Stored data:
☆ ☆ ☆ ☆
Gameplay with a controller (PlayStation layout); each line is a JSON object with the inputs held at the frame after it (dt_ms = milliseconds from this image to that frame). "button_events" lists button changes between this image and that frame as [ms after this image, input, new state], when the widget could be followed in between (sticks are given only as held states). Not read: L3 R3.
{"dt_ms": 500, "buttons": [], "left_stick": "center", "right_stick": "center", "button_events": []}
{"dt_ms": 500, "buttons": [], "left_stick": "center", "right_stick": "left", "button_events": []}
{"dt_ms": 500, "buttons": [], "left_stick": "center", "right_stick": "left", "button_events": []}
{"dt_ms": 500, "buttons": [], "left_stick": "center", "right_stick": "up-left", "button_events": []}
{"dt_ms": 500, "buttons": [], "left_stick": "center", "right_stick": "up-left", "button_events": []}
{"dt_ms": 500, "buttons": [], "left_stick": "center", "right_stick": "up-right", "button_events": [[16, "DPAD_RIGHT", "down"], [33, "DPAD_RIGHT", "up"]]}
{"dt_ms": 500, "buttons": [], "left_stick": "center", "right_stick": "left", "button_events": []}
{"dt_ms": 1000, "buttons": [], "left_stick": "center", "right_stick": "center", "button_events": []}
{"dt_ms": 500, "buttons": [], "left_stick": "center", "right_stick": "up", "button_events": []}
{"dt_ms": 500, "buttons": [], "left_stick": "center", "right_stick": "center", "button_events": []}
☆ ☆ ☆ ☆
What is expected → Make a faithful copy of every record above.

Finished exercise →
Gameplay with a controller (PlayStation layout); each line is a JSON object with the inputs held at the frame after it (dt_ms = milliseconds from this image to that frame). "button_events" lists button changes between this image and that frame as [ms after this image, input, new state], when the widget could be followed in between (sticks are given only as held states). Not read: L3 R3.
{"dt_ms": 500, "buttons": [], "left_stick": "center", "right_stick": "center", "button_events": []}
{"dt_ms": 500, "buttons": [], "left_stick": "center", "right_stick": "left", "button_events": []}
{"dt_ms": 500, "buttons": [], "left_stick": "center", "right_stick": "left", "button_events": []}
{"dt_ms": 500, "buttons": [], "left_stick": "center", "right_stick": "up-left", "button_events": []}
{"dt_ms": 500, "buttons": [], "left_stick": "center", "right_stick": "up-left", "button_events": []}
{"dt_ms": 500, "buttons": [], "left_stick": "center", "right_stick": "up-right", "button_events": [[16, "DPAD_RIGHT", "down"], [33, "DPAD_RIGHT", "up"]]}
{"dt_ms": 500, "buttons": [], "left_stick": "center", "right_stick": "left", "button_events": []}
{"dt_ms": 1000, "buttons": [], "left_stick": "center", "right_stick": "center", "button_events": []}
{"dt_ms": 500, "buttons": [], "left_stick": "center", "right_stick": "up", "button_events": []}
{"dt_ms": 500, "buttons": [], "left_stick": "center", "right_stick": "center", "button_events": []}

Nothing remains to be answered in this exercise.